Pupils were consolidated at the junior high school in Stacyville, which became Katahdin Elementary School. The junior high pupils were moved across Route 11 to Katahdin High School.
Gregory Cole, 53, the principal at the elementary school, has witnessed the changes firsthand. A lifelong resident of Patten, he recalled 20 years earlier when there were 44 pupils in his son’s kindergarten class in Patten alone. Now there are about two dozen in the entire district.
He also has seen the impact of the GNP shutdown on his family. His son moved back to Patten almost three years ago with his family to work as an electrical engineer for Great Northern. Now he is without a job and might have to go elsewhere to get work.
“There’s absolutely nothing here for young people, and we’re getting less and less,” Cole said Tuesday.
SAD 25 officials have been talking with their counterparts in nearby school districts about sharing services. If the Great Northern mills stay closed, sharing will become even more critical if small school districts are to survive more declines in enrollment.
“We’ve got to do something,” Cole said. “It can’t go on like this.”
Sharing also might be needed to help the towns survive.
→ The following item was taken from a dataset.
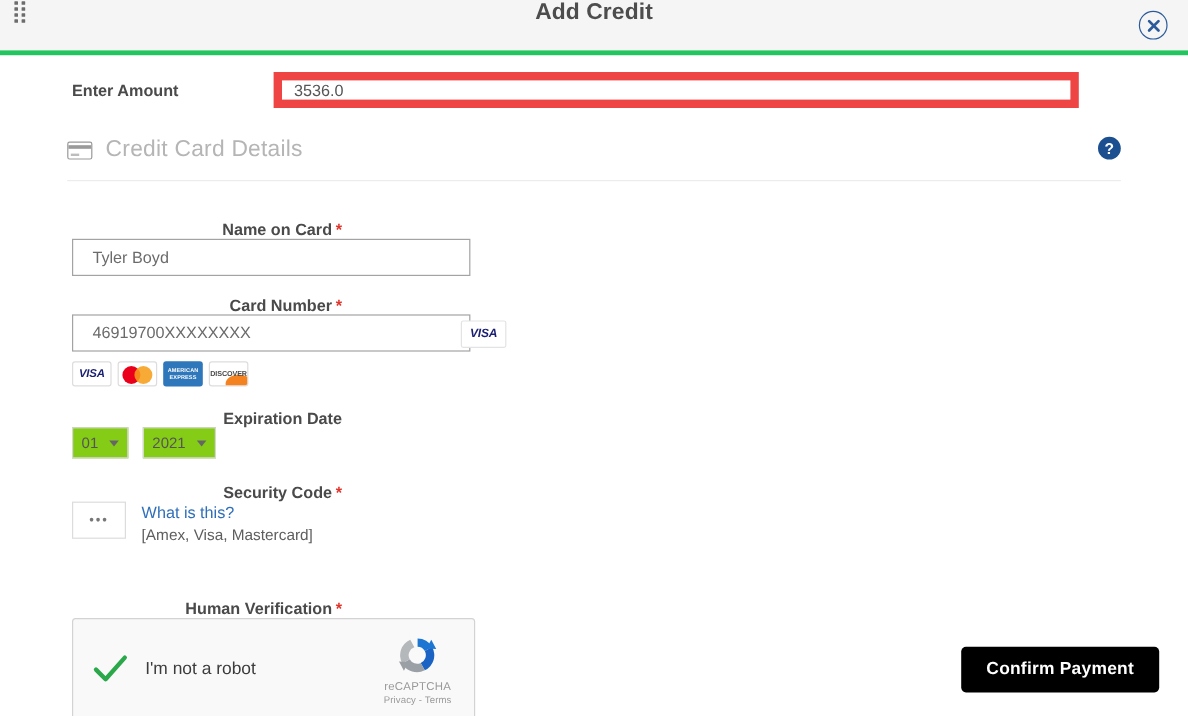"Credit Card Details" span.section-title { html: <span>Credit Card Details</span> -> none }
In Patten, Town Manager Rhonda Harvey also serves as town agent for Hersey and temporarily is helping Crystal, which is without a manager.
Preparing the town’s 2003 budget on Tuesday, she said “we’re going to be extra cautious.”
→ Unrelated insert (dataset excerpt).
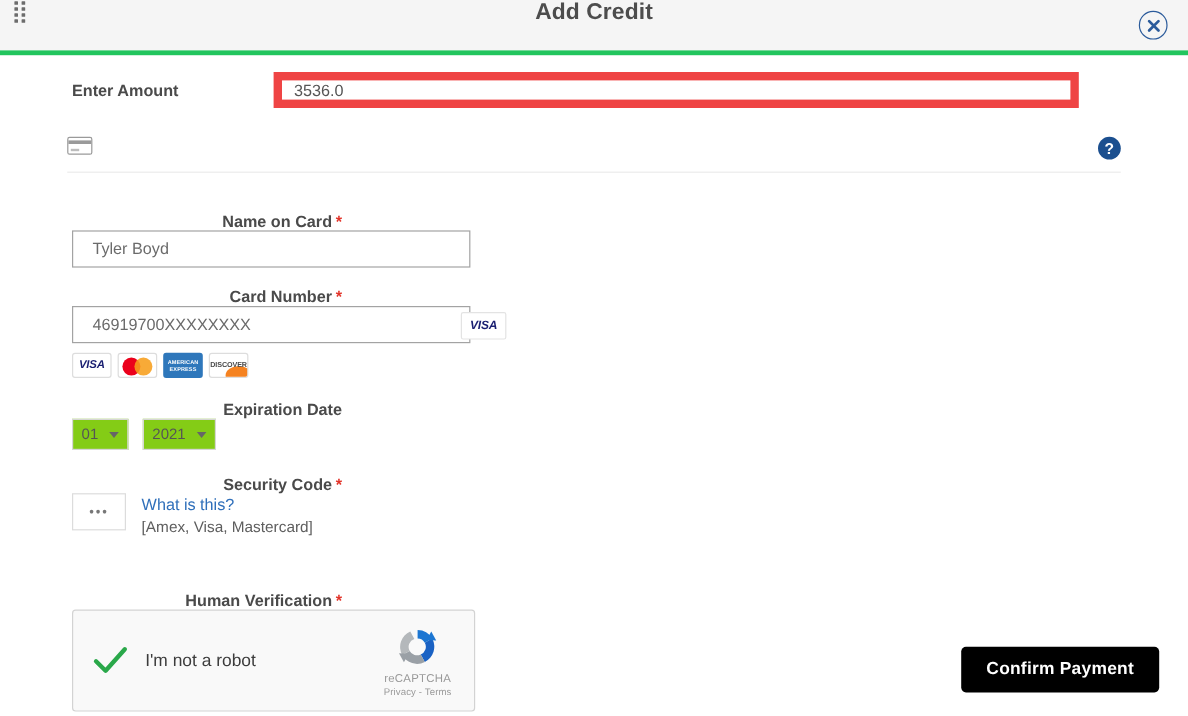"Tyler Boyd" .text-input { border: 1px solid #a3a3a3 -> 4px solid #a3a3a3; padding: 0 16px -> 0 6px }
The potential loss of the Great Northern mills “is going to have a tremendous impact on the area economy,” she said. “It’s not something we can count on anymore [and], there’s nothing to pick up the slack.”
Ripple effects
While the immediate impact on the Route 11 towns is not as dramatic as it is in Millinocket and East Millinocket, the past few weeks of the GNP shutdown is being felt there.
Jon Ellis, one of the owners of the Ellis Family Market in Patten, said he’s already had to cut back some employee hours at the store because of a drop in patronage. He also said a possible expansion of the store has been put on hold.
“We’re starting to feel some effect, but we won’t have the short-term effect,” he said, adding that the true impact for many of the businesses along Route 11 will be felt in the summer.
“If those mills go down, it opens up a whole can of worms,” he said.
With employment opportunities lacking and young people having to leave to find work, Sherman’s O’Roak wonders how the towns will survive.
Like Harvey and Guiggey, she, too, is preparing the next municipal budget for the town meeting in March.
“Our budget is bare bones now,” O’Roak said. “We’re looking at things we can put on hold.
“Everything’s on the table,” she said, “from this office to some of the requests for funding [from outside agencies] that we receive every year.
“I feel like we’re on the edge,” she said. “We could go either way.”